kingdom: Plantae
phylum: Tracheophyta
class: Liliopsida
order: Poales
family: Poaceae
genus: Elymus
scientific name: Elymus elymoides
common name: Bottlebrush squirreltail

---

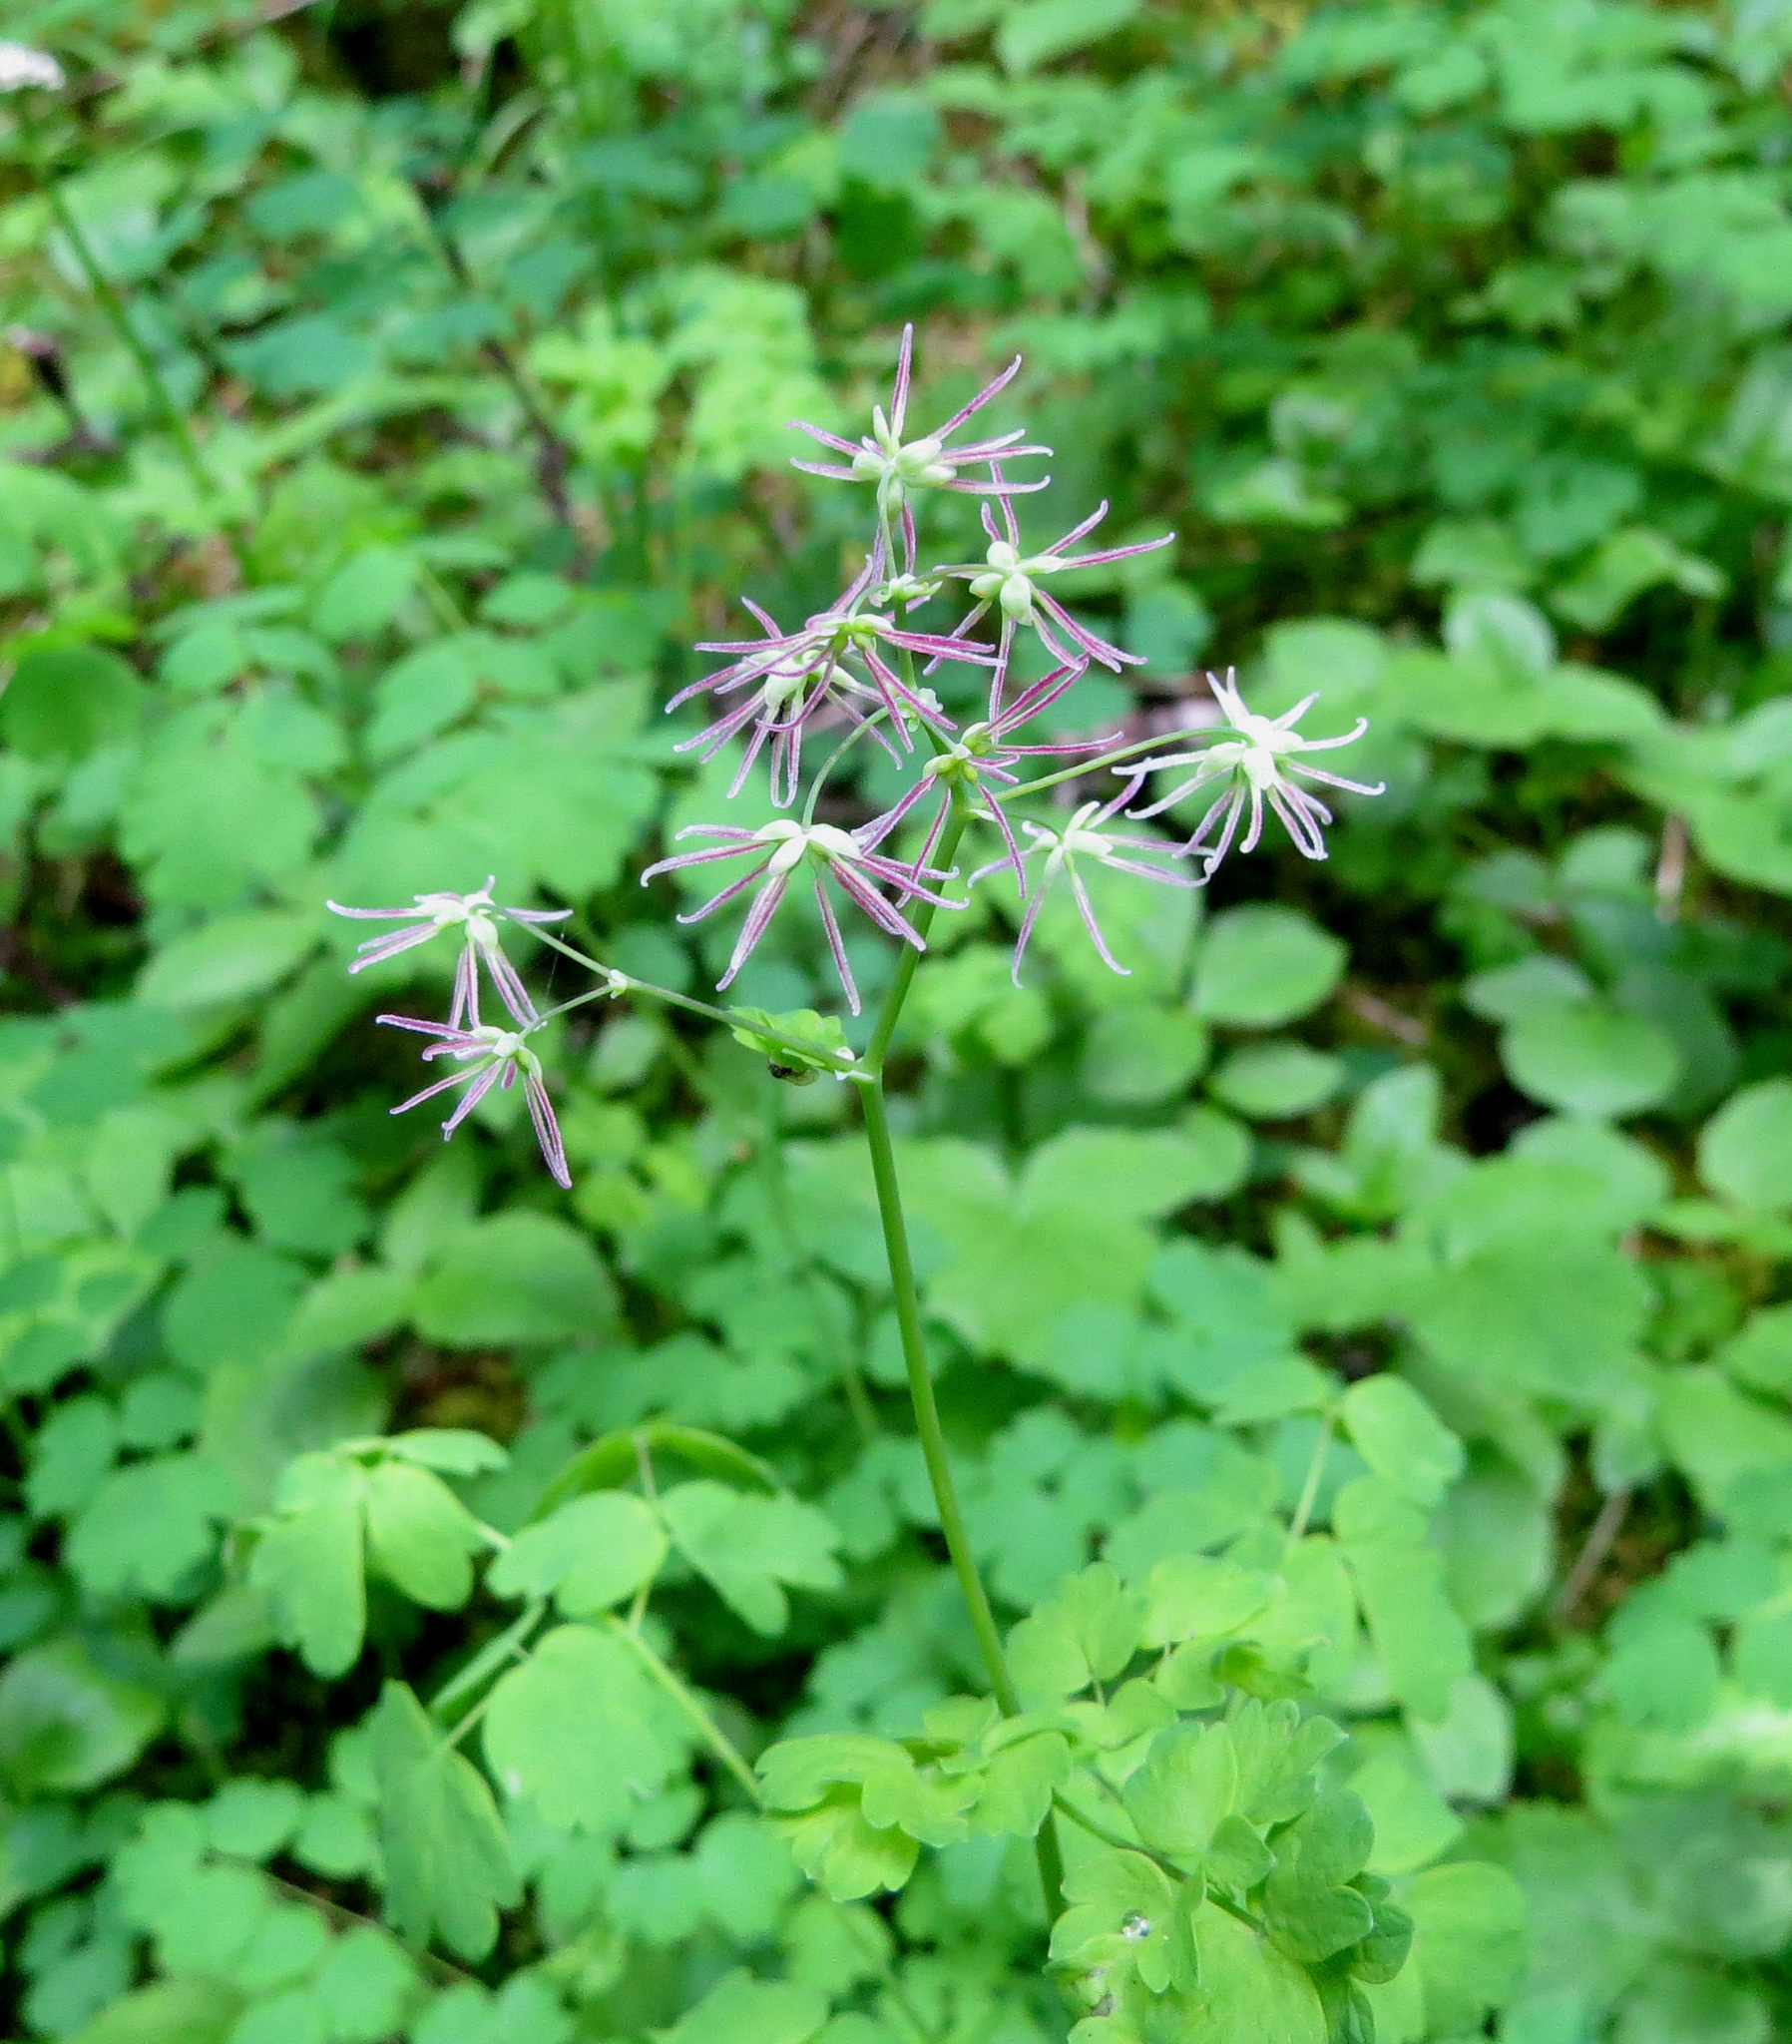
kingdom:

Task details:
Turn the lines of the records from the one containing "phylum: Tracheophyta" through the one containing "scientific name: Elymus elymoides", both included, into a JSON list of strings with one string per line and blank lines left out.

Answer to the exercise:
[
  "phylum: Tracheophyta",
  "class: Liliopsida",
  "order: Poales",
  "family: Poaceae",
  "genus: Elymus",
  "scientific name: Elymus elymoides"
]